Larix olgensis appears to be genetically more similar to eastern populations of L. sibirica (D=0.020) than to L. gmelinii (D=0.028), suggesting that the L. olgensisL. sibirica divergence took place more recently than that of L. olgensis and L. gmelinii, although the difference is not very large. However, taking into consideration the similarity of L. olgensis and L. sibirica for the main taxonomic morphological traits (Bobrov, 1972), this inference may be regarded as quite plausible. The oldest larch fossil records are from the early Pleistocene in north-eastern Siberia (Dylis, 1961). It is generally supposed that after the emergence of L. gmelinii, it expanded to the south and south-west and forced out both L. sibirica and L. olgensis, as they were less adapted to the new, more continental, climatic conditions of the Pleistocene (Dylis, 1961). As a result, the common L. sibirica – L. olgensis range was disrupted. The genetic closeness of these two species might therefore be a consequence of the relative short period of time that elapsed since this event, although additional investigations are needed to clarify this.
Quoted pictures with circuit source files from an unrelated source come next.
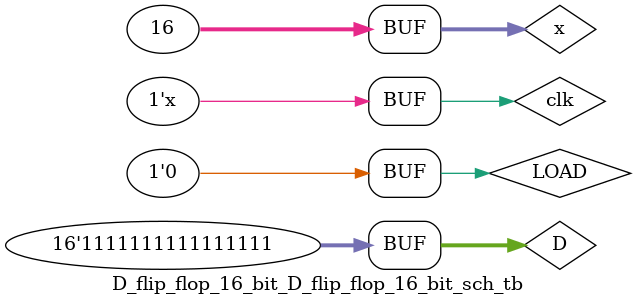
<source format=v>

`timescale 1ns / 1ps

module D_flip_flop_16_bit_D_flip_flop_16_bit_sch_tb();

// Inputs
   reg LOAD;
   reg [15:0] D;
   reg clk;

// Output
   wire [15:0] Q;
	integer x;
// Bidirs

// Instantiate the UUT
   D_flip_flop_16_bit UUT (
		.LOAD(LOAD), 
		.D(D), 
		.Q(Q), 
		.clk(clk)
   );
// Initialize Inputs
   always
		#5 clk = ~clk;
	initial begin
		clk = 0;
		x = 0;
		D[15:0] = 0;
		LOAD = 1;
		for(x=0;x<16;x=x+1)begin
			D[x] <= 1;
			#10;
		end
		LOAD = 0;
		for(x=0;x<16;x=x+1)begin
			D[x] <= 1;
			#10;
		end
	end
endmodule

</source>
The larger genetic differences between L. kamtschatica and L. kaempferi (Table 4) compared to those between L. kamtschatica and L. cajanderi, L. ochotensis and L. amurensis suggest that L. kamtschatica originated from continental populations rather than from L. kaempferi. A clearer picture emerges from this allozyme study than from the cpDNA study carried out by Qian et al. (1995). These authors suggest that it might be a consequence of the importance of hybridization, cpDNA, which is paternally inherited in larch, crossing barrier species more readily than nuclear DNA. Whether this is actually the case remains to be shown.